The crestfallen Congressman told The Telegraph later: “We thought her to be powerful. But today we realise that she was strong, too. Today I felt that she was also an ordinary human being of flesh and blood.”
Many party leaders had feared all along that a drastic measure was lurking behind Sonia’s determination as she defied single-handed one of the biggest electoral odds in recent times.
She hated the idea of being challenged by a section of her countrymen, however minuscule a minority, who was uncomfortable over the prospect of her becoming Prime Minister of India.
Sonia said she had no problems taking on those like Sushma Swaraj and Uma Bharti, but she had “no strength” to be a “cause” of a likely civil strife.
Congress leaders said in retrospect that they and the allies made a “blunder” in trying to assure that those raking up her foreign origin would be given a befitting answer.
“She dreaded such a scenario — the prospect of Congress workers battling Sangh activists. She was horrified to visualise that some day, somebody, driven by xenophobia, would try to set himself/herself on fire. She was convinced that the office of Prime Minister was not worth that,” a party MP from Maharashtra said.
She said that in her “modest” views, the country needed drinking water, schools, basic health services, small-scale industries, social security and not a debate revolving around her place of birth.
She said her association with the Nehru-Gandhi family had taught her an unforgettable principle — country first.
Sonia was reluctant from day one. Yet, political exigencies did not permit her to opt out of the race until everything had seemingly fallen in place. While stepping off the power podium, Sonia took utmost care to ensure a smooth succession.
Those who know Sonia well said they are least surprised by her action. Circumstances, they said, have trained Sonia in such a way that she is capable of taking tough decisions with ease.
There are several pointers in that direction. She had hated the idea of Rajiv Gandhi joining politics but conceded, realising that he had to fulfil his sense of duty towards mother Indira Gandhi.
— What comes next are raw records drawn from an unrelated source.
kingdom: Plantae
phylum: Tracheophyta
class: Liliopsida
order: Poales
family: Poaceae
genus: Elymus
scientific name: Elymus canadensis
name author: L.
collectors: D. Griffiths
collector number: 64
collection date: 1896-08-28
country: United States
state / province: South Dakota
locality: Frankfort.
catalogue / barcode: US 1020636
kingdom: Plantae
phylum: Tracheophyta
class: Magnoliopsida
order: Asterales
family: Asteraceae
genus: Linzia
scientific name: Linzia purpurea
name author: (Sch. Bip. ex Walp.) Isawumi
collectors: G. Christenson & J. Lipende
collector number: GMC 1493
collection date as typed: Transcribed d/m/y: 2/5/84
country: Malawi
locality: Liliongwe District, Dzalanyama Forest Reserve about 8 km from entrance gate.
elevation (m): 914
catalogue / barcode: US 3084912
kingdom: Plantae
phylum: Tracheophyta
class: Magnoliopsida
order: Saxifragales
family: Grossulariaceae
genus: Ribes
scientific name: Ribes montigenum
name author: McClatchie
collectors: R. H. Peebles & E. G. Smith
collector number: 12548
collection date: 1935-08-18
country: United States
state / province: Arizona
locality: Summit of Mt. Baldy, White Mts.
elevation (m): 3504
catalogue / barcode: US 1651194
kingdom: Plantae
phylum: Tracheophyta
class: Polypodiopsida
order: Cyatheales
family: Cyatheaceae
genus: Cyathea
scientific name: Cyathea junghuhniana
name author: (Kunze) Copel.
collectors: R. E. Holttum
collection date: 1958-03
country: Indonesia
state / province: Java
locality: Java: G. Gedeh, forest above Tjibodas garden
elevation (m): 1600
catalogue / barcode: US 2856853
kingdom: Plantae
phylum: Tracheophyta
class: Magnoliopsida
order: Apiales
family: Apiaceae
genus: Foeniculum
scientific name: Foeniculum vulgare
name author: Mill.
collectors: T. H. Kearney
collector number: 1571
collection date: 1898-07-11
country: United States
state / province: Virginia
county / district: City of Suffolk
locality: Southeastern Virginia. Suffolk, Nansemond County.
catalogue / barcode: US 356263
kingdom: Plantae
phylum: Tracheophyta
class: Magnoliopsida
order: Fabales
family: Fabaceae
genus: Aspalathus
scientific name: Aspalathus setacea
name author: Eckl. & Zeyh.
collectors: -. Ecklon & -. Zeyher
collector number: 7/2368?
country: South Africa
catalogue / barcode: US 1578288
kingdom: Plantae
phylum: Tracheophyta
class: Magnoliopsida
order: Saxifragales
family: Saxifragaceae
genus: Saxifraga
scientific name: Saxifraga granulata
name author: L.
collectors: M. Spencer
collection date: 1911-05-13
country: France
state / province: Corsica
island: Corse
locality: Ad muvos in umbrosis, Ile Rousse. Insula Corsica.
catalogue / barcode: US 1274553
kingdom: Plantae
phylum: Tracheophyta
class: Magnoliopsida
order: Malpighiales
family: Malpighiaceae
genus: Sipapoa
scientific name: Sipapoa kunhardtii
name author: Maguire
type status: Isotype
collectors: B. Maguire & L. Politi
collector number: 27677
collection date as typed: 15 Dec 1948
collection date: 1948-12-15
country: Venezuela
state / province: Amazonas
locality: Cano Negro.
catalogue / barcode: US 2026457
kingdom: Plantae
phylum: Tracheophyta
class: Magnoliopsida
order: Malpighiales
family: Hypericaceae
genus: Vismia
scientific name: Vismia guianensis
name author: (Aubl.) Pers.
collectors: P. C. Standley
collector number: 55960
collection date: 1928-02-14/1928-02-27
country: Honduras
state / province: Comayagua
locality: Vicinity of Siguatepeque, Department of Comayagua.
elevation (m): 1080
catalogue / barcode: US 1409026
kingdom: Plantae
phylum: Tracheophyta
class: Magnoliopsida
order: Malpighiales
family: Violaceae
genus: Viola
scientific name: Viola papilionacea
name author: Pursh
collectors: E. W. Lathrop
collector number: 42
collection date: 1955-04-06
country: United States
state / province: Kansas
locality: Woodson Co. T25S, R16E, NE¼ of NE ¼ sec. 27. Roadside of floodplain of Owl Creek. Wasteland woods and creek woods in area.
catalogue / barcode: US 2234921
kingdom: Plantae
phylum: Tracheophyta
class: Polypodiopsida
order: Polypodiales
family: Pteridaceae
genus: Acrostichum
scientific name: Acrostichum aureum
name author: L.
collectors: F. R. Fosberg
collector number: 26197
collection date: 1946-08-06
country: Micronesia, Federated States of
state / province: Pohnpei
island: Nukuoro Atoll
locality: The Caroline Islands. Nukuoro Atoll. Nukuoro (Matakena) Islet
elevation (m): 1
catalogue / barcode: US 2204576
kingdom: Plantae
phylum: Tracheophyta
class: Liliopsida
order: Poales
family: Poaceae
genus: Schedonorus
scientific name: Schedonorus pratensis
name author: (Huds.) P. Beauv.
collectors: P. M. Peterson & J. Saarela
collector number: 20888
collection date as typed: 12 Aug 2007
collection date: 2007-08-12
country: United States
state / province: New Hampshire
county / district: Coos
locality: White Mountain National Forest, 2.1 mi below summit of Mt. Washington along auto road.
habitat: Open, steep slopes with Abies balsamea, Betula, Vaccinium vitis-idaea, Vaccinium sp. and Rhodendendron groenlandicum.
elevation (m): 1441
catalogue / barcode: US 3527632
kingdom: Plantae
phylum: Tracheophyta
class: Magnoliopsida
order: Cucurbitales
In 1984, she let him become Prime Minister, much against her wishes because she felt Rajiv Gandhi had a duty to perform. In 1991, she declined to lead the party as she felt she was not cut out for politics. Seven years later, she was drawn into it due to a host of factors such as likely disintegration of the party.
Today, she answered her conscience when she asked herself if the office of Prime Minister was worth alienating a section of her countrymen.
She, too, was overwhelmed by emotion and avoided meeting allies and party MPs. The decision to opt out was communicated to allies through Manmohan Singh, Pranab Mukherjee, Ahmad Patel, Ghulam Nabi Azad and others.
Sources close to Sonia said other than a desire to avoid civil strife, the AICC chief was not driven by any other motive.
“We know the media will say 1001 things that security concerns were there, that she was unsure of facing the Lok Sabha, that she had a nagging doubt over her ability to lead the nation.
“But let me assure you, there was nothing of the sorts. She has learnt to live in a stringent security environment, she led the Congress as leader of Opposition for five years and is well versed with all national and international issues.
“She had just one view while vetoing herself. She could not bring herself to cause a sense of hurt to a minute section of society which had a jaundiced view about her,” one of the sources said.
Apart from her children Rahul and Priyanka, Sonia consulted two other trusted but apolitical friends who agreed with her decision.